--- Extrait choisi ---

Un texte cruel et incisif, d’une écriture tendue d’un bout à l’autre de la nouvelle.
A lire ou à relire…

4 avril 2010

Blue suede shoes

Les chaussures italiennes, Henning MANKELL

Un homme a choisi de vivre sa retraite sur une petite île au large de la Suède et se laisse vieillir entouré par la glace et  la solitude. Mais l'arrivée inopinée de son ancienne maîtresse va quelque peu bouleverser son existence isolée.

On ne présente plus Henning MANKELL et il n'est plus nécessaire non plus de dire à quel point on l'aime (voir ici et ici). On l'a découvert avec la série des Kurt Wallander, extraordinaires polars qui allient suspense, réalisme et intelligence. Tout le monde aime l'inspecteur Wallander, même ceux qui ont encore des a priori à l'encontre du genre policier, parce qu'il est terriblement humain et que ses enquêtes se déroulent toujours dans un contexte interpellant, évoquant tantôt l'appartheid, tantôt l'évolution de la société suédoise ou encore la mafia russe. On aime tellement Wallander qu'une adaptation télévisée a vu le jour et, pour notre plus grand plaisir, c'est l'excellent Kenneth Brannagh qui interprète le policier suédois. Un casting anglais, donc, mais un cadre spatial bien suédois et des vues magnifiques de ce pays qu'on a décidemment de plus en plus envie de visiter.
Mais MANKELL n'est pas qu'un auteur de roman policier (malgré que ça aurait suffi pour dire de lui qu'il est un grand écrivain!). On vous avait d'ailleurs déjà parlé de Tea Bag, étonnant roman qui traite de l'immigration clandestine en Suède par le biais d'un écrivain narcissique décidant d'écrire un roman sur de jeunes immigrées.

--- Liste ---
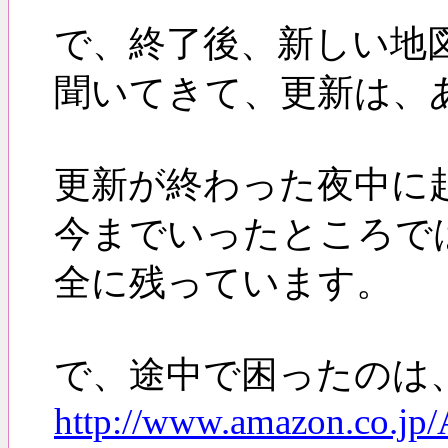
で、終了後、新しい地
聞いてきて、更新は、
更新が終わった夜中に
今までいったところで
全に残っています。
で、途中で困ったのは、
http://www.amazon.co.jp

--- Consigne A ---
D'après l'extrait sur Henning Mankell, de quel sujet traite le roman Tea Bag ?
--- Consigne B ---
Reprenez l'extrait sur Henning Mankell et poursuivez-le à partir de sa dernière phrase.

--- Réponse A ---
Il traite de l'immigration clandestine en Suède.

--- Réponse B ---
Son dernier roman, Les chaussures italiennes, est à la hauteur de l'idée que l'on avait de l'auteur de de son talent. Il y est question d'un homme d'une soixantaine d'années, médecin à la retraite, qui après un erreur médicale s'est coupé de tout et de tout le monde pour vivre, seul, avec son chien, son chat et sa fourmilière, sur un île où bien peu de gens, à part le facteur, homme curieux et hypocondriaque, ne passe. Mais un jour, notre homme voit arriver, sur la glace, à petit pas derrière son déambulateur, une femme, qu'il reconnaît être son plus grand amour lâchement abandonnée quarante ans plus tôt. C'est bien entendu le début d'une nouvelle vie, et on assiste à la renaissance d'un homme qui se considérait comme mort depuis trop longtemps. A partir de là, notre (anti)héros vivra, enfin, des aventures parfois douloureuses, souvent heureuses et fera de nombreuses et improbables rencontres : une fille qui vit dans une caravane, fait de la boxe et écrit des lettres aux chefs d'état pour leur demander de faire changer les injustices de ce monde, une ancienne patiente manchotte qui s'occupe de jeunes filles en réinsertion, les jeunes filles en questions, pour la plupart immigrées et remplies de colère et de souffrances (dont l'une est l'amie d'une certaine Tea Bag...), un chausseur italien artiste et amoureux des pieds,... Et, le facteur de reprendre du service, s'occupant d'un échange de courrier frénétique entre l'île et le continent, et se chargeant d'amener les nouveaux amis de notre solitaire sur l'île, anciennement no man's land, qui deviendra un lieu de plus en plus fréquenté, sur lequel, de temps à autre, auront lieu des fêtes de printemps inoubliables.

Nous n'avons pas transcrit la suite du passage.